Stored data entries:
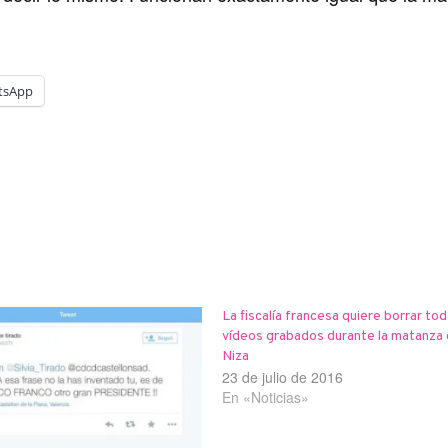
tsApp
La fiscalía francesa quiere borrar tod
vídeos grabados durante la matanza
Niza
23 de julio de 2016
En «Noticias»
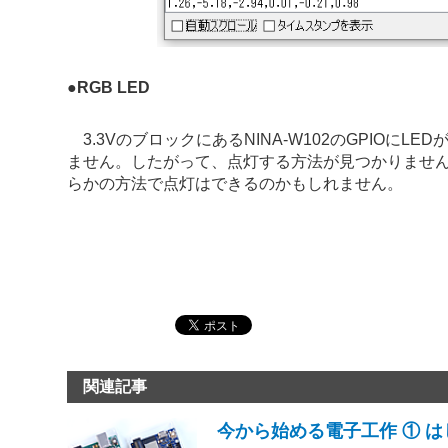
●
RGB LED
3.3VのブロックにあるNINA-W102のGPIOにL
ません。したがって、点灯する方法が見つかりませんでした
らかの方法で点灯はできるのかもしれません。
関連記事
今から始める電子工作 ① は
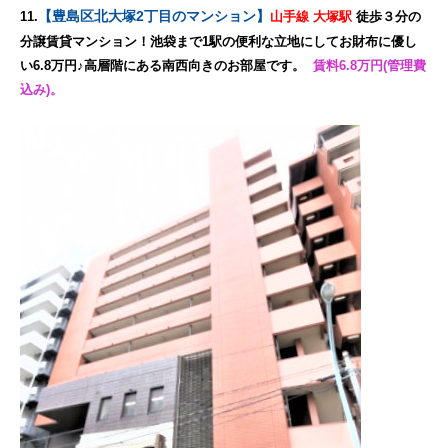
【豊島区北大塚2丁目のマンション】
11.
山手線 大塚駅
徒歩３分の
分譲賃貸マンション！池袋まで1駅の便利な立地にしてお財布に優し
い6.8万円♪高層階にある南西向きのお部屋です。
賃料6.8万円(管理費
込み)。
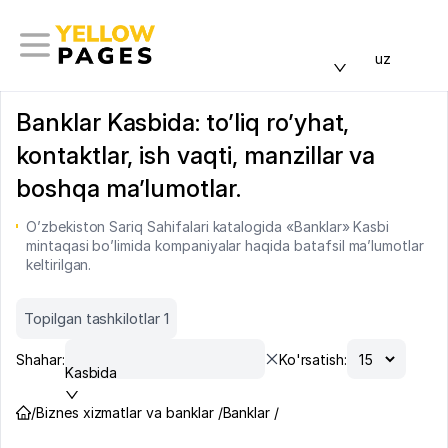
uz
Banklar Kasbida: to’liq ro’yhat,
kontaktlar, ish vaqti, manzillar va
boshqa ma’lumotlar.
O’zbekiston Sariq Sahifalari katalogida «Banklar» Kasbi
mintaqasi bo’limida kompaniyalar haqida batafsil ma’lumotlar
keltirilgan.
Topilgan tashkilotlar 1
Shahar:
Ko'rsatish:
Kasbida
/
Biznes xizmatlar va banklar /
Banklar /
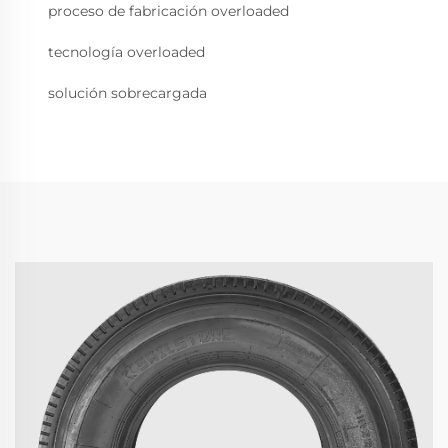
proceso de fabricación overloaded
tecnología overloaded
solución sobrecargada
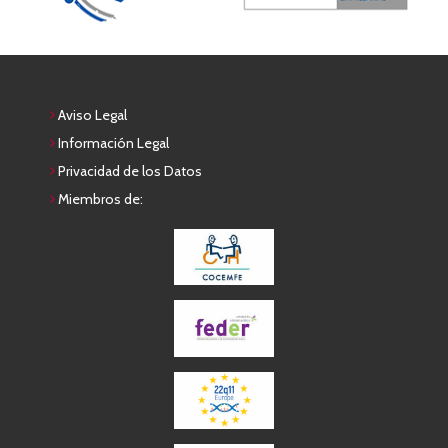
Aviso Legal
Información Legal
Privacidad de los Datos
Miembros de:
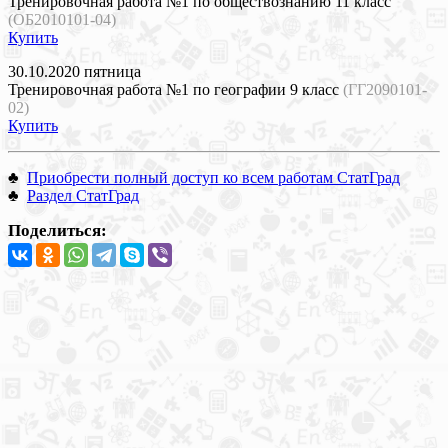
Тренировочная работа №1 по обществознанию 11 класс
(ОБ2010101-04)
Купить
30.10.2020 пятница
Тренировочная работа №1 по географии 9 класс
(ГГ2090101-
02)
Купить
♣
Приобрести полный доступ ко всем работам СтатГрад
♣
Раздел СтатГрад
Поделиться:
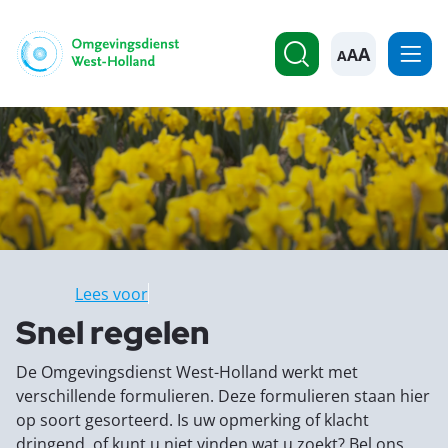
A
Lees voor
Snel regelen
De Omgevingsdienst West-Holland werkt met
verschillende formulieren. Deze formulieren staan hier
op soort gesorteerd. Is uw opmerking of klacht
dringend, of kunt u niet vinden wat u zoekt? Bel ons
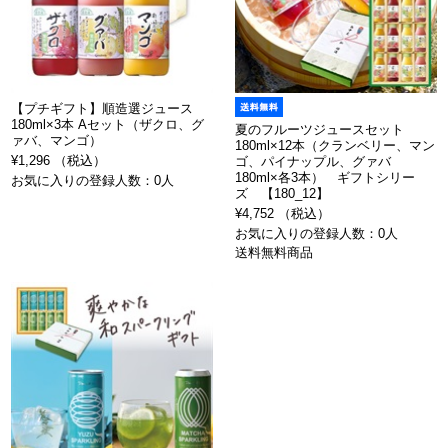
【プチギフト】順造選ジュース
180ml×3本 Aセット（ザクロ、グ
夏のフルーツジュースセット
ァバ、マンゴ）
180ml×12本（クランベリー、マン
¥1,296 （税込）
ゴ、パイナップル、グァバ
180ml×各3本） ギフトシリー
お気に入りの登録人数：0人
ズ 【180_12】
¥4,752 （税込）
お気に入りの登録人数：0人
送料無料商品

Action item:
What lines above contain the string "overloaded"? Copy all of them.

Answer space:
proceso de fabricación overloaded
tecnología overloaded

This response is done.